■ WHAT NEEDS TO BE DONE ■
Copy exactly the lines of the material below that run from the one containing "vfov_deg: 73.7" through the one containing "focal_mm: 16". Copy no other lines.

BEGIN DATASET EXTRACT

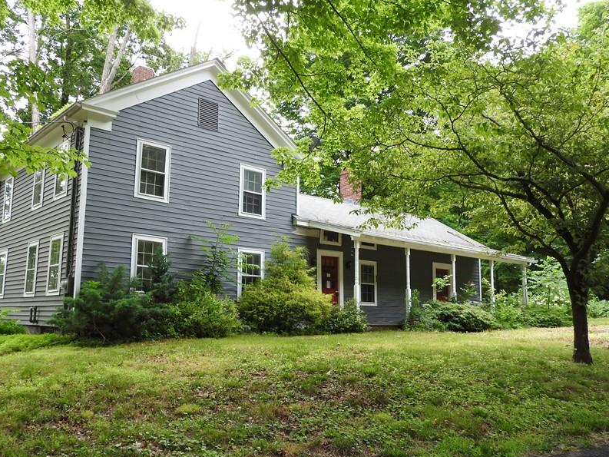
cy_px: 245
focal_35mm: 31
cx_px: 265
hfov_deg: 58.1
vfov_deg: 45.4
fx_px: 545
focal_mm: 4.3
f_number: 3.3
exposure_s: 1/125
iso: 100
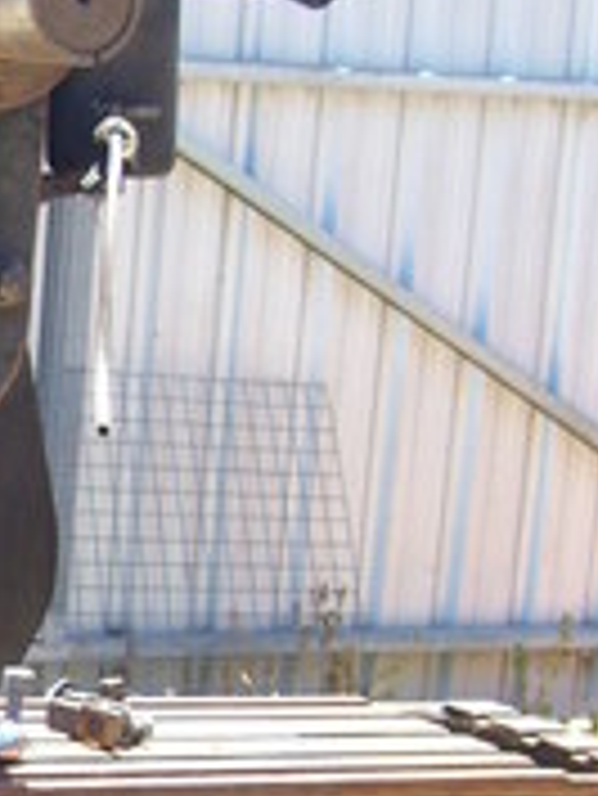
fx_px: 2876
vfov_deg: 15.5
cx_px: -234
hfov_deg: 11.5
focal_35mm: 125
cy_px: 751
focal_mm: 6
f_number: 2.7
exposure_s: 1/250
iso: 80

END DATASET EXTRACT
BEGIN DATASET EXTRACT

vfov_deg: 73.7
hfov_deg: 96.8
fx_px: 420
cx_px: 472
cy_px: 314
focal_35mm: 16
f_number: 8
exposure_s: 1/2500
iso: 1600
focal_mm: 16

END DATASET EXTRACT
BEGIN DATASET EXTRACT

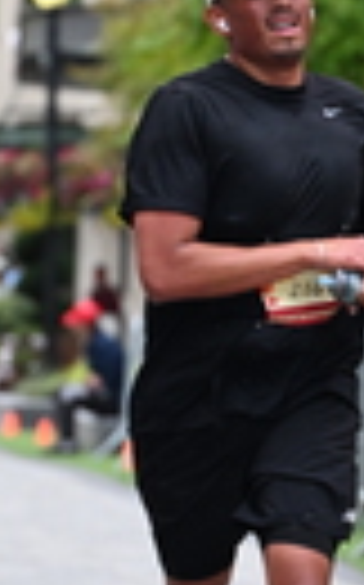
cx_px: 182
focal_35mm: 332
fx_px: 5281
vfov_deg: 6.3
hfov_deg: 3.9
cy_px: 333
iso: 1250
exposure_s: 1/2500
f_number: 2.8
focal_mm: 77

END DATASET EXTRACT

■ WRITTEN ANSWER ■
vfov_deg: 73.7
hfov_deg: 96.8
fx_px: 420
cx_px: 472
cy_px: 314
focal_35mm: 16
f_number: 8
exposure_s: 1/2500
iso: 1600
focal_mm: 16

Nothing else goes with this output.